▶ [TASK DIRECTIONS]: Copy out the lines starting at the one containing "3. **Phrases** (3-7): Partial" and ending at the one containing "## 🚫 Common Pitfalls to Avoid", both included.
((
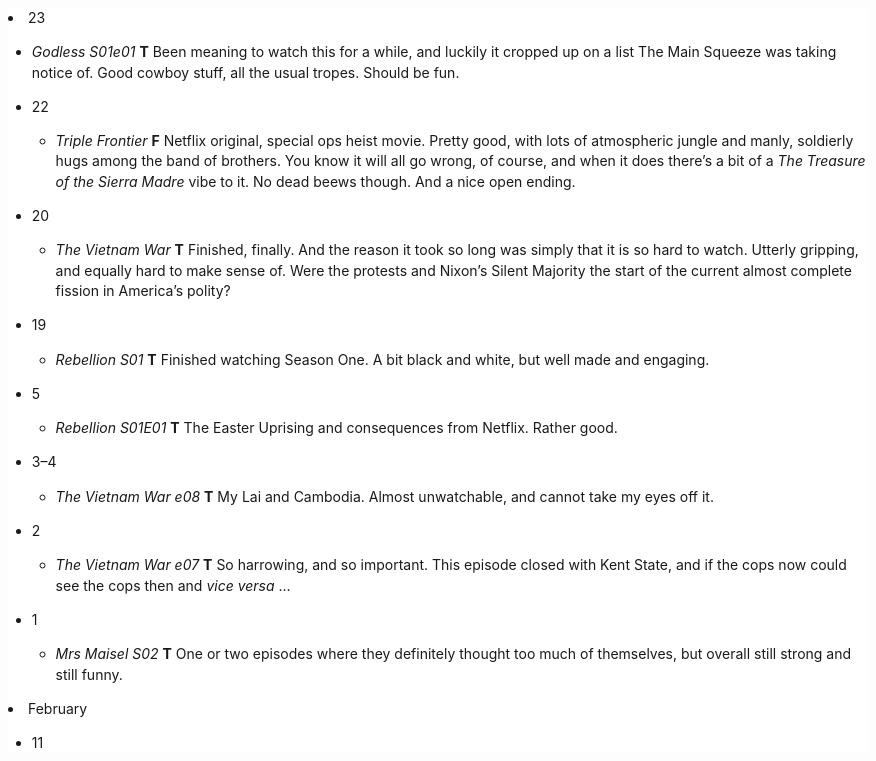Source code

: <li class="log-day">23</li>
<ul>
<li class="log-item"><em>Godless S01e01</em> <strong>T</strong> Been meaning to watch this for a while, and luckily it cropped up on a list The Main Squeeze was taking notice of. Good cowboy stuff, all the usual tropes. Should be fun.</li>
</ul>
</ul><ul class="log-entry">
<li class="log-day">22</li>
<ul>
<li class="log-item"><em>Triple Frontier</em> <strong>F</strong> Netflix original, special ops heist movie. Pretty good, with lots of atmospheric jungle and manly, soldierly hugs among the band of brothers. You know it will all go wrong, of course, and when it does there&#8217;s a bit of a <em>The Treasure of the Sierra Madre</em> vibe to it. No dead beews though. And a nice open ending.</li>
</ul>
</ul> <ul class="log-entry">
<li class="log-day">20</li>
<ul>
<li class="log-item"><em>The Vietnam War</em> <strong>T</strong> Finished, finally. And the reason it took so long was simply that it is so hard to watch. Utterly gripping, and equally hard to make sense of. Were the protests and Nixon&#8217;s Silent Majority the start of the current almost complete fission in America&#8217;s polity?</li>
</ul>
</ul>
<ul class="log-entry">
<li class="log-day">19</li>
<ul>
<li class="log-item"><em>Rebellion S01</em> <strong>T</strong> Finished watching Season One. A bit black and white, but well made and engaging.</li>
</ul>
</ul>
<ul class="log-entry">
<li class="log-day">5</li>
<ul>
<li class="log-item"><em>Rebellion S01E01</em> <strong>T</strong> The Easter Uprising and consequences from Netflix. Rather good.</li>
</ul>
</ul>
<ul class="log-entry">
<li class="log-day">3&#8211;4</li>
<ul>
<li class="log-item"><em>The Vietnam War e08</em> <strong>T</strong> My Lai and Cambodia. Almost unwatchable, and cannot take my eyes off it.</li>
</ul>
</ul>
<ul class="log-entry">
<li class="log-day">2</li>
<ul>
<li class="log-item"><em>The Vietnam War e07</em> <strong>T</strong> So harrowing, and so important. This episode closed with Kent State, and if the cops now could see the cops then and <em>vice versa</em> &#8230;</li>
</ul>
</ul>
<ul class="log-entry">
<li class="log-day">1</li>
<ul>
<li class="log-item"><em>Mrs Maisel S02</em> <strong>T</strong> One or two episodes where they definitely thought too much of themselves, but overall still strong and still funny. </li>
</ul>
</ul>
<li class="log-month">February</li>
<ul class="log-entry">
<li class="log-day">11</li>
<ul>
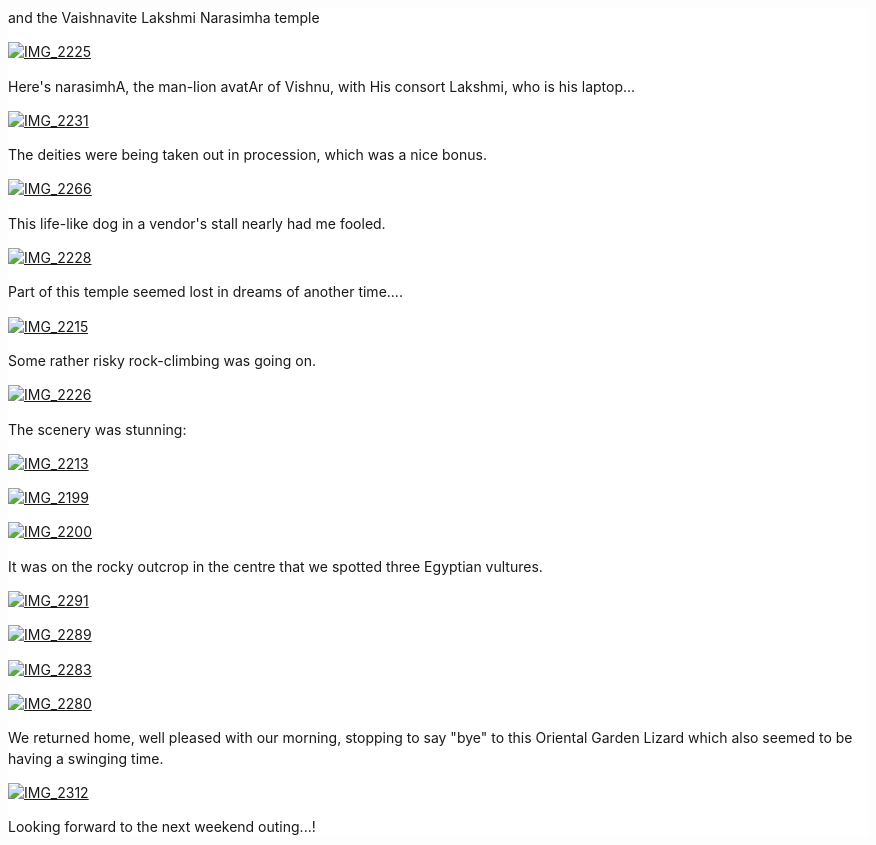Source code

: and the Vaishnavite Lakshmi Narasimha temple

<a data-flickr-embed="true" href="https://www.flickr.com/photos/86494503@N00/37560408916/in/album-72157687610059944/" title="IMG_2225"><img src="https://farm5.staticflickr.com/4512/37560408916_ed8d33706e_c.jpg" width="800" height="524" alt="IMG_2225"></a>

Here's narasimhA, the man-lion avatAr of Vishnu, with His consort Lakshmi, who is his laptop...

<a data-flickr-embed="true" href="https://www.flickr.com/photos/86494503@N00/36898852654/in/album-72157687610059944/" title="IMG_2231"><img src="https://farm5.staticflickr.com/4483/36898852654_d3eea9316b_c.jpg" width="800" height="600" alt="IMG_2231"></a>

The deities were being taken out in procession, which was a nice bonus.

<a data-flickr-embed="true" href="https://www.flickr.com/photos/86494503@N00/23757355838/in/album-72157687610059944/" title="IMG_2266"><img src="https://farm5.staticflickr.com/4507/23757355838_1c50dc39f9_c.jpg" width="800" height="540" alt="IMG_2266"></a>

This life-like dog in a vendor's stall nearly had me fooled.

<a data-flickr-embed="true" href="https://www.flickr.com/photos/86494503@N00/36898854874/in/album-72157687610059944/" title="IMG_2228"><img src="https://farm5.staticflickr.com/4488/36898854874_5545524a62_c.jpg" width="800" height="571" alt="IMG_2228"></a>

Part of this temple seemed lost in dreams of another time....

<a data-flickr-embed="true" href="https://www.flickr.com/photos/86494503@N00/36898868594/in/album-72157687610059944/" title="IMG_2215"><img src="https://farm5.staticflickr.com/4443/36898868594_963fc5f8c5_c.jpg" width="800" height="542" alt="IMG_2215"></a>

Some rather risky rock-climbing was going on.

<a data-flickr-embed="true" href="https://www.flickr.com/photos/86494503@N00/37350685790/in/album-72157687610059944/" title="IMG_2226"><img src="https://farm5.staticflickr.com/4485/37350685790_a433eb0fdf_c.jpg" width="800" height="564" alt="IMG_2226"></a>

The scenery was stunning:

<a data-flickr-embed="true" href="https://www.flickr.com/photos/86494503@N00/37560253716/in/album-72157687610059944/" title="IMG_2213"><img src="https://farm5.staticflickr.com/4446/37560253716_b9c9c86b18_c.jpg" width="800" height="560" alt="IMG_2213"></a>

<a data-flickr-embed="true" href="https://www.flickr.com/photos/86494503@N00/37560264416/in/album-72157687610059944/" title="IMG_2199"><img src="https://farm5.staticflickr.com/4501/37560264416_db2dcae94b_c.jpg" width="800" height="600" alt="IMG_2199"></a>

<a data-flickr-embed="true" href="https://www.flickr.com/photos/86494503@N00/37560263136/in/album-72157687610059944/" title="IMG_2200"><img src="https://farm5.staticflickr.com/4463/37560263136_7d5f835b25_c.jpg" width="800" height="600" alt="IMG_2200"></a>

It was on the rocky outcrop in the centre that we spotted three Egyptian vultures.

<a data-flickr-embed="true" href="https://www.flickr.com/photos/86494503@N00/23757342818/in/album-72157687610059944/" title="IMG_2291"><img src="https://farm5.staticflickr.com/4481/23757342818_a0d6e6150f_c.jpg" width="800" height="600" alt="IMG_2291"></a>

<a data-flickr-embed="true" href="https://www.flickr.com/photos/86494503@N00/23757344048/in/album-72157687610059944/" title="IMG_2289"><img src="https://farm5.staticflickr.com/4444/23757344048_31affbd807_c.jpg" width="800" height="600" alt="IMG_2289"></a>

<a data-flickr-embed="true" href="https://www.flickr.com/photos/86494503@N00/36899582274/in/album-72157687610059944/" title="IMG_2283"><img src="https://farm5.staticflickr.com/4463/36899582274_87c4dd744a_c.jpg" width="800" height="600" alt="IMG_2283"></a>

<a data-flickr-embed="true" href="https://www.flickr.com/photos/86494503@N00/37351453800/in/album-72157687610059944/" title="IMG_2280"><img src="https://farm5.staticflickr.com/4445/37351453800_f9f9bbea44_c.jpg" width="800" height="600" alt="IMG_2280"></a>

We returned home, well pleased with our morning, stopping to say "bye" to this Oriental Garden Lizard which also seemed to be having a swinging time.

<a data-flickr-embed="true" href="https://www.flickr.com/photos/86494503@N00/37610242981/in/album-72157687610059944/" title="IMG_2312"><img src="https://farm5.staticflickr.com/4494/37610242981_623311921b_c.jpg" width="800" height="531" alt="IMG_2312"></a>

Looking forward to the next weekend outing...!
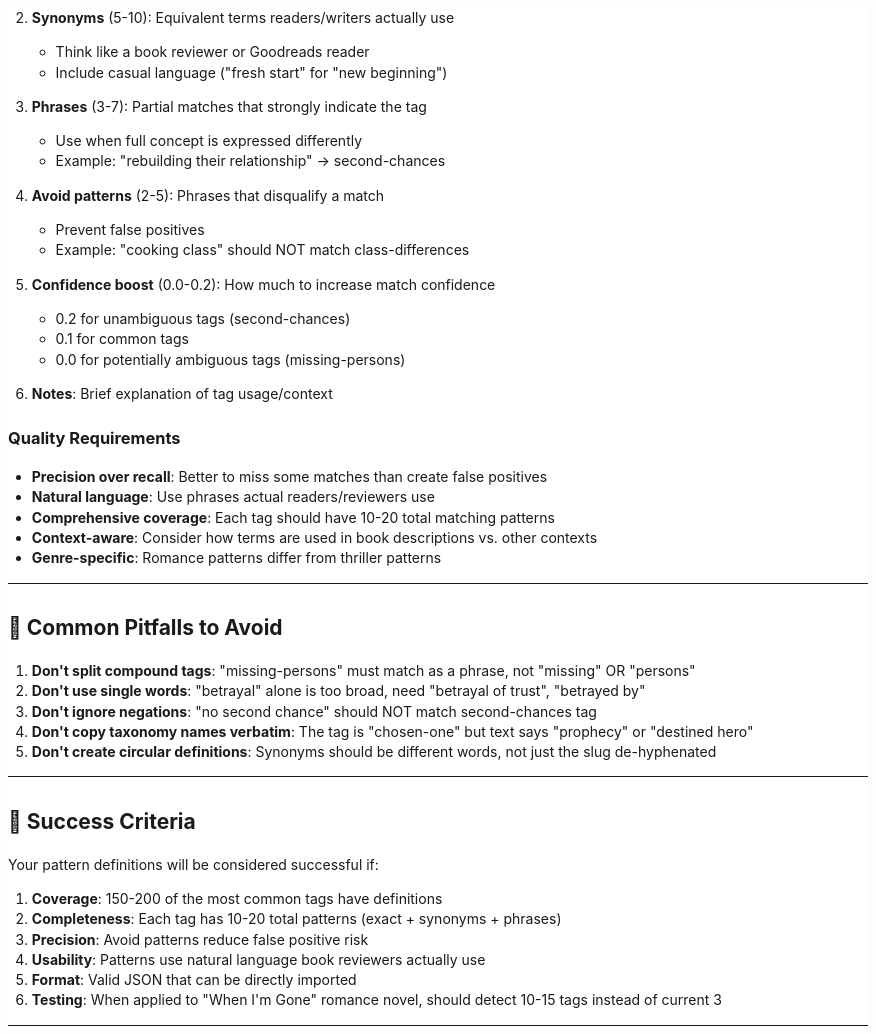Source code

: 2. **Synonyms** (5-10): Equivalent terms readers/writers actually use
   - Think like a book reviewer or Goodreads reader
   - Include casual language ("fresh start" for "new beginning")
   
3. **Phrases** (3-7): Partial matches that strongly indicate the tag
   - Use when full concept is expressed differently
   - Example: "rebuilding their relationship" → second-chances
   
4. **Avoid patterns** (2-5): Phrases that disqualify a match
   - Prevent false positives
   - Example: "cooking class" should NOT match class-differences
   
5. **Confidence boost** (0.0-0.2): How much to increase match confidence
   - 0.2 for unambiguous tags (second-chances)
   - 0.1 for common tags
   - 0.0 for potentially ambiguous tags (missing-persons)

6. **Notes**: Brief explanation of tag usage/context

### Quality Requirements

- **Precision over recall**: Better to miss some matches than create false positives
- **Natural language**: Use phrases actual readers/reviewers use
- **Comprehensive coverage**: Each tag should have 10-20 total matching patterns
- **Context-aware**: Consider how terms are used in book descriptions vs. other contexts
- **Genre-specific**: Romance patterns differ from thriller patterns

---

## 🚫 Common Pitfalls to Avoid

1. **Don't split compound tags**: "missing-persons" must match as a phrase, not "missing" OR "persons"
2. **Don't use single words**: "betrayal" alone is too broad, need "betrayal of trust", "betrayed by"
3. **Don't ignore negations**: "no second chance" should NOT match second-chances tag
4. **Don't copy taxonomy names verbatim**: The tag is "chosen-one" but text says "prophecy" or "destined hero"
5. **Don't create circular definitions**: Synonyms should be different words, not just the slug de-hyphenated

---

## 🎯 Success Criteria

Your pattern definitions will be considered successful if:

1. **Coverage**: 150-200 of the most common tags have definitions
2. **Completeness**: Each tag has 10-20 total patterns (exact + synonyms + phrases)
3. **Precision**: Avoid patterns reduce false positive risk
4. **Usability**: Patterns use natural language book reviewers actually use
5. **Format**: Valid JSON that can be directly imported
6. **Testing**: When applied to "When I'm Gone" romance novel, should detect 10-15 tags instead of current 3

---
))
▶ [TASK RESULT]:
3. **Phrases** (3-7): Partial matches that strongly indicate the tag
   - Use when full concept is expressed differently
   - Example: "rebuilding their relationship" → second-chances
   
4. **Avoid patterns** (2-5): Phrases that disqualify a match
   - Prevent false positives
   - Example: "cooking class" should NOT match class-differences
   
5. **Confidence boost** (0.0-0.2): How much to increase match confidence
   - 0.2 for unambiguous tags (second-chances)
   - 0.1 for common tags
   - 0.0 for potentially ambiguous tags (missing-persons)

6. **Notes**: Brief explanation of tag usage/context

### Quality Requirements

- **Precision over recall**: Better to miss some matches than create false positives
- **Natural language**: Use phrases actual readers/reviewers use
- **Comprehensive coverage**: Each tag should have 10-20 total matching patterns
- **Context-aware**: Consider how terms are used in book descriptions vs. other contexts
- **Genre-specific**: Romance patterns differ from thriller patterns

---

## 🚫 Common Pitfalls to Avoid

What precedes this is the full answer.